YOUR GOAL:
Reproduce the passage of the Signify write-up starting with "Lamps. Manufactures and" and going on through "a ~20% EBITA margin.".

PAGE EXTRACT:

● ● ● ● ● ● ●

Signify ("LIGHT"), formerly known as Philips Lighting, is a lighting and component parts manufacturer that was spun out of Royal Philips in 2016.  On sale is a business with a 15% FCF yield and 5.5% dividend yield offered at a 6x EBITDA multiple as the market believes Signify's cash flow is in secular decline.  We believe the future is bright. By continuing execution on cost savings and returning sustainable cash flow to shareholders, we see 45% upside without assuming multiple expansion.

 

Business description. Signify produces both light bulbs and light fixtures, in traditional (CFL, halogen, fluorescent etc.) and LED technologies, to professional end markets and retail customers around the world.  Signify breaks its business into 4 segments. The first two segments manufacture and sell light bulbs, referred to in the industry as lamps, and related component parts and the last two segments manufacture and sell light fixtures, referred to in the industry as luminaires. The segmentation is a bit confusing so bear with us while we walk through it.

 

Lamps. Manufactures and sells conventional light bulbs to both professional end markets (such as industrial, commercial, office, outdoor etc.) and retail consumers.  This business also sells conventional components that go into lamp fixtures. Lamps is ~25% of revenue but ~50% of profit with a ~20% EBITA margin.

LED. Manufactures and sells LED light bulbs to both professional end markets and retail consumers.  This business also sells LED components that go into light fixtures to luminaire manufacturers around the world.  LED is ~25% of revenue, ~25% of profit with a ~10% margin. We believe revenue and profit is split about evenly between LED light bulbs and LED components.

● ● ● ● ● ● ●

SOURCE MATERIAL:
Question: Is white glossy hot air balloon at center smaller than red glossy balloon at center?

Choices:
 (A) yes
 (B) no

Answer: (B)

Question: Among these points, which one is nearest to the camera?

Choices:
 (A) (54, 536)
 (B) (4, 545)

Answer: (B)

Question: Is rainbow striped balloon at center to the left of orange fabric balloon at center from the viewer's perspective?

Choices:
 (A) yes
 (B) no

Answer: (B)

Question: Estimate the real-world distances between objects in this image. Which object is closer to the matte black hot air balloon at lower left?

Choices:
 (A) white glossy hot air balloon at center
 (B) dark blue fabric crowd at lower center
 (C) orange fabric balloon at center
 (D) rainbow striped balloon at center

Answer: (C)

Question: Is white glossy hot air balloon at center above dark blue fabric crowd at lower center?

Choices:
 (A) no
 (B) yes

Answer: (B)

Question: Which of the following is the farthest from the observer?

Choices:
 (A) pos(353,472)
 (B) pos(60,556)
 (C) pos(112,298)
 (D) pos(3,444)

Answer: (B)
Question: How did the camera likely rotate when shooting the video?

● ● ● ● ● ● ●

OUTPUT OF THE EXERCISE:
Lamps. Manufactures and sells conventional light bulbs to both professional end markets (such as industrial, commercial, office, outdoor etc.) and retail consumers.  This business also sells conventional components that go into lamp fixtures. Lamps is ~25% of revenue but ~50% of profit with a ~20% EBITA margin.